There are tonnes of different approaches in teaching, marketing and everything really, its all down to the individual really.  Without going through everything i've ever seen i'd say this is about as extreme as i've seen it get from one end of the scale.

http://home.clara.net/buddhistwingchun/

on the other end, well its just a matter of finding the teacher that is most clued up as to using wing chun in real combat situations, i know of a few accelerated programs that are connected with UK military and i've heard of many other special forces or police forces using wing chun in their training.  

Wing chun politics, don't get me started!!


----------



## ed-swckf (Feb 28, 2006)

SAVAGE said:
			
		

> Sorry I mis understood you... I thought you were saying that only the first one was good......I meant that you would be a better judge of which school was better being a WC practitioner!


 
Perhaps, but i've never seen the videos so i don't even know how good they are!


----------



## bcbernam777 (Mar 1, 2006)

For the first one it is IMPOSSIBLE and again I say IMPOSSIBLE to learn Wing Chun from videos, you can not do it, there are many subtleties within the system that can only be learnt through one on one teaching. And even the basics can only be covered partly well in a class situation. This video course is nothing more than a money spinner for this guy.

The second one I dont know the quality of the art or the instructor (well I kind of do but I dont wnt to start flame wars on this forum [cause its da bomb]).


----------



## brothershaw (Mar 1, 2006)

1.All wing chun is suppposed to be for "combat"
2. WIng chun has alot of stuff that has to be felt in order to learn it, mechanical imitation will only get you so far and not very far.
3. I remember b4 I started learning wing chun I bought some books, the books might as well have been about karate , after I began to learn wing chun I saw how really basic the books were ,in other words not worth much  use  both b4 and after I started learning.
4. There are some styles where what you see is what you get and you can pick up some stuff from books/ videos 
5. YOu have to check out as many wing chun schools as possible because there is a wide range of quality and interpretation.
6. Dont fall for the lineage "stuff" .


----------



## AceHBK (Mar 2, 2006)

bcbernam777 said:
			
		

> *The second one I dont know the quality of the art or the instructor (well I kind of do but I dont wnt to start flame wars on this forum [cause its da bomb])*.


 
Please chime in.  I like to hear different opinions.


----------



## AceHBK (Mar 2, 2006)

brothershaw said:
			
		

> 1.All wing chun is suppposed to be for "combat"
> 2. WIng chun has alot of stuff that has to be felt in order to learn it, mechanical imitation will only get you so far and not very far.
> 3. I remember b4 I started learning wing chun I bought some books, the books might as well have been about karate , after I began to learn wing chun I saw how really basic the books were ,in other words not worth much use both b4 and after I started learning.
> 4. There are some styles where what you see is what you get and you can pick up some stuff from books/ videos
> ...


 
Thanks alot. I will keep all this in mind for sure along with what ed said.

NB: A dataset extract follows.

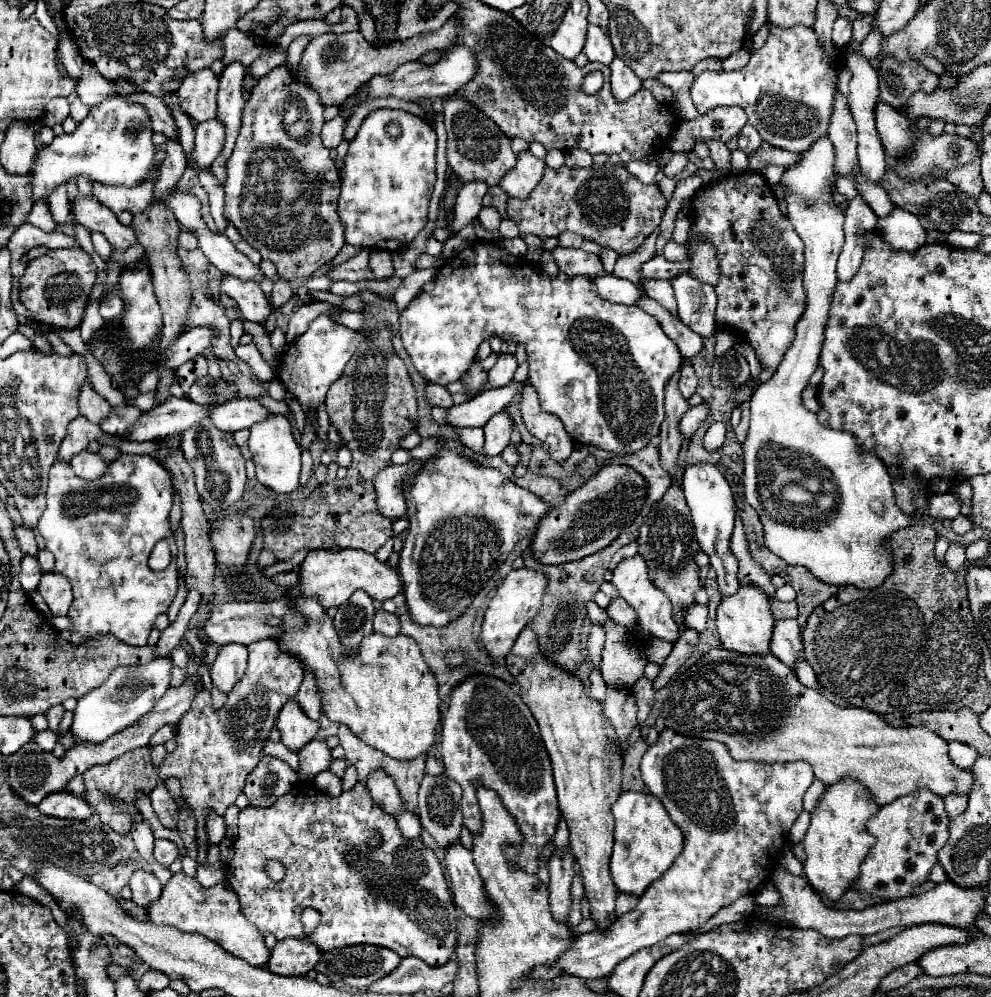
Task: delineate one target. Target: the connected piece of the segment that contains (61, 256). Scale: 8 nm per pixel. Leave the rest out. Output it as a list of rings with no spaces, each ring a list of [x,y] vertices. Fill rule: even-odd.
[[[77,246],[49,250],[49,254],[31,260],[25,274],[21,276],[21,302],[39,322],[59,328],[75,328],[83,320],[83,312],[95,286],[95,280],[97,270],[93,266],[91,256],[83,248]]]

What made u choose wing chun?
I can say at first I did get caught up in the lineage and it is hard to too.
It seems like the thing that all schools emphasize more than anything else.
What made u choose your school over others?


----------



## brothershaw (Mar 2, 2006)

AceHBK said:
			
		

> Thanks alot. I will keep all this in mind for sure along with what ed said.
> 
> What made u choose wing chun?
> I can say at first I did get caught up in the lineage and it is hard to too.
> ...


 
Why I chose wing chun- 
I tried karate twice it wasnt quite me. I met a guy who did kenpo/kempo I asked for a demo ( he was like a brown belt i think). I punched, he blocked and did a low strike to the stomach at the same time. I was impressed ( at the time) and said to myself anything I study has to have  both hands working at once. I also saw  somebody working a wooden dummy in a movie, and said hey that would be really good for my coordination. So I decided anything I studied would have to have 2 hands working at once and the wooden man. THat led me to wing chun I never knew bruce lee used to do it and didnt care and still dont.
I chose my school because they make you do alot of conditioning stuff in class like my old karate schools I felt that was also important.  Most people wont exercise on thier own so the people who arent forced to in class will be in poor shape. I have always been a bit of an exercise nut.

Lineage-ALot of people like to claim they have the real deal, and unfortunately there are no  semi unversal standards like there are in judo or even karate to some degree. 
The main thing is does the stuff look like it will actually work even against other martial artists? Does the teacher have the ability to pass on what he knows? 
Check out many schools, even checkout schools of styles you are not interested in , it will give you a broader picture of what good martial arts look like, how they move etc.


----------